[Opening Information supplied section]

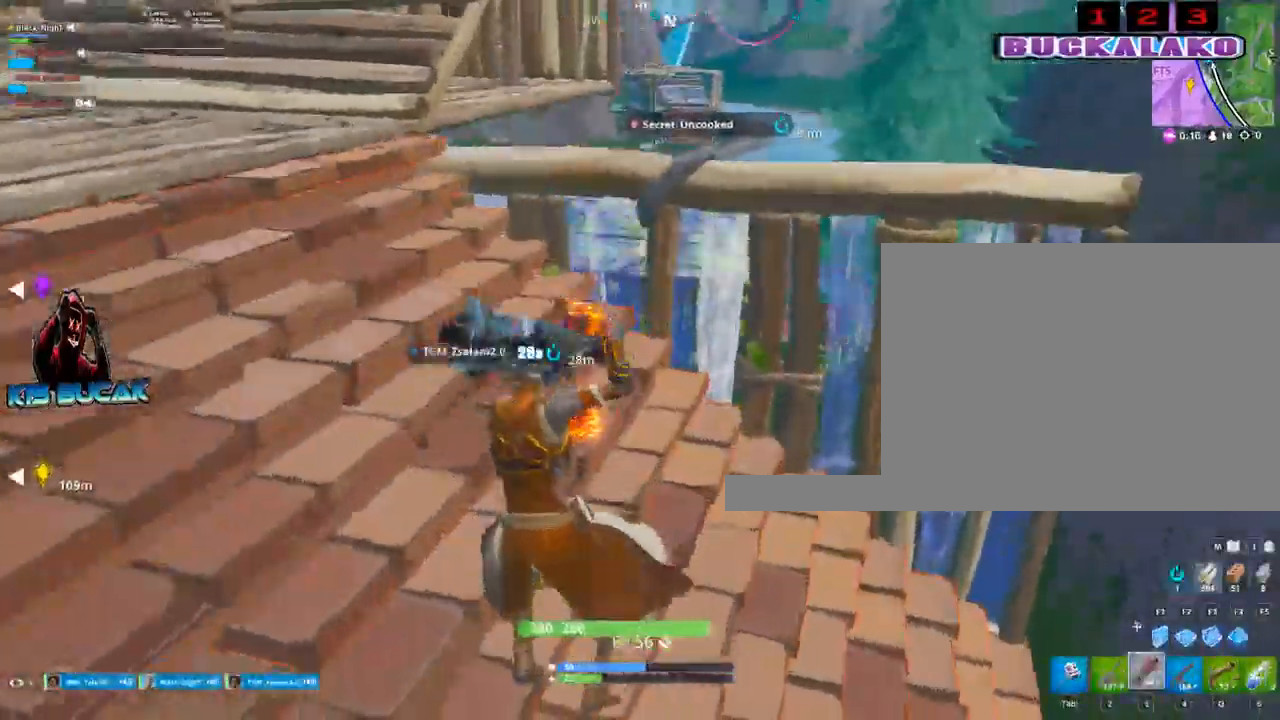
{"keys": ["w"], "mouse": [], "mouse_move": "still", "events": [[150, "space", "down"], [250, "space", "up"], [300, "w", "down"], [383, "a", "up"]]}
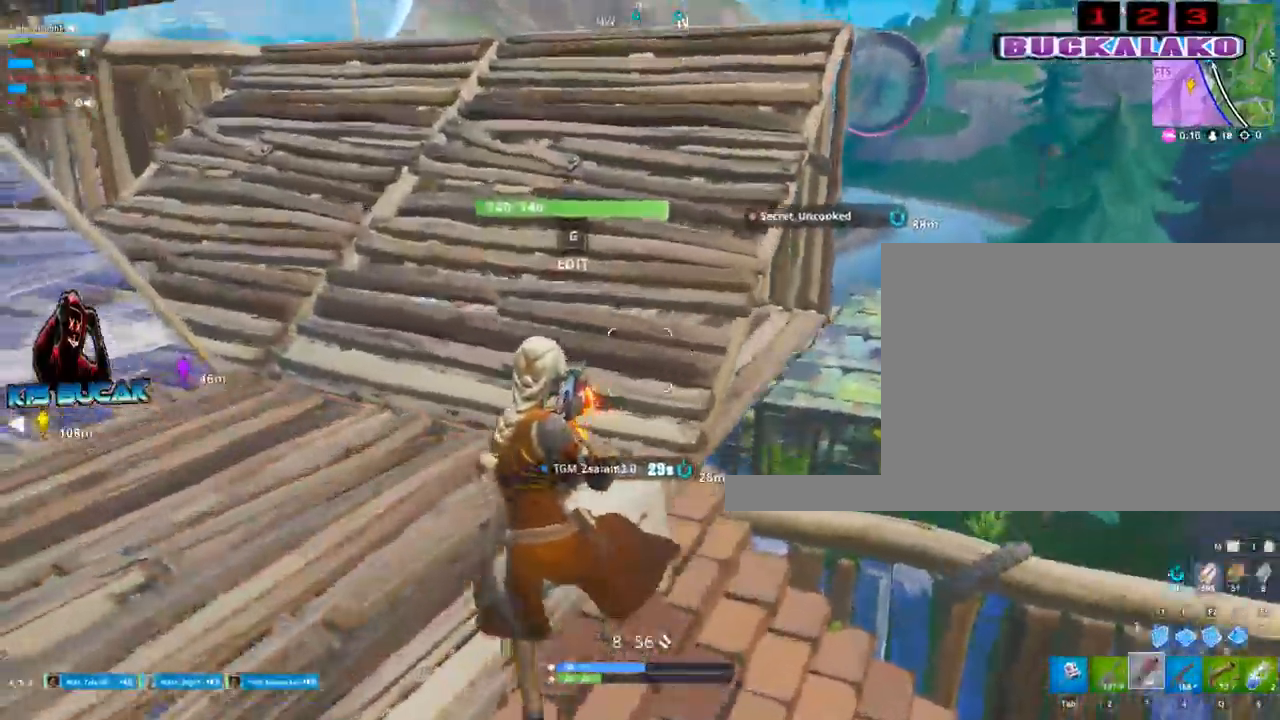
{"keys": ["a", "w"], "mouse": [], "mouse_move": "still", "events": [[33, "q", "down"], [133, "q", "up"], [367, "r", "down"], [450, "a", "down"], [450, "r", "up"]]}
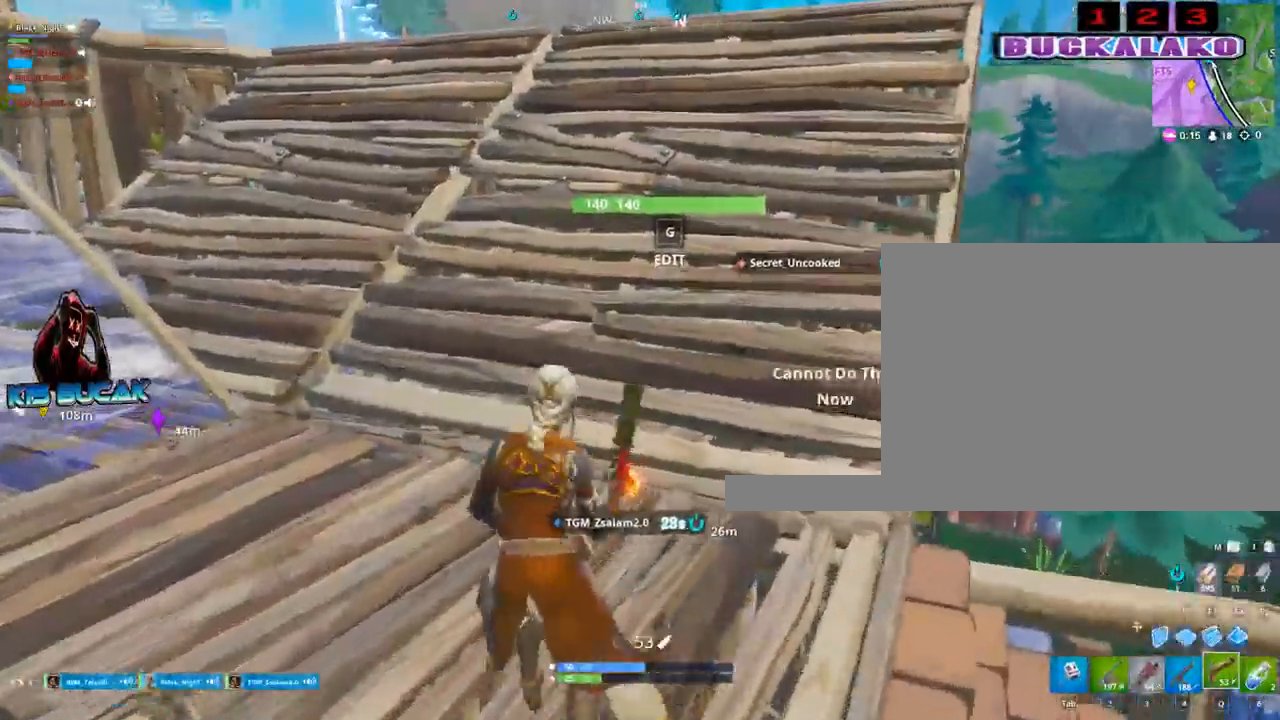
{"keys": ["a", "space", "w"], "mouse": [], "mouse_move": "still", "events": [[50, "r", "down"], [100, "r", "up"], [233, "r", "down"], [333, "r", "up"], [467, "space", "down"]]}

[Closing Information supplied section]

Every line of the listing is to be repeated exactly, and the pictures are to be dropped.

{"keys": ["w"], "mouse": [], "mouse_move": "still", "events": [[150, "space", "down"], [250, "space", "up"], [300, "w", "down"], [383, "a", "up"]]}
{"keys": ["a", "w"], "mouse": [], "mouse_move": "still", "events": [[33, "q", "down"], [133, "q", "up"], [367, "r", "down"], [450, "a", "down"], [450, "r", "up"]]}
{"keys": ["a", "space", "w"], "mouse": [], "mouse_move": "still", "events": [[50, "r", "down"], [100, "r", "up"], [233, "r", "down"], [333, "r", "up"], [467, "space", "down"]]}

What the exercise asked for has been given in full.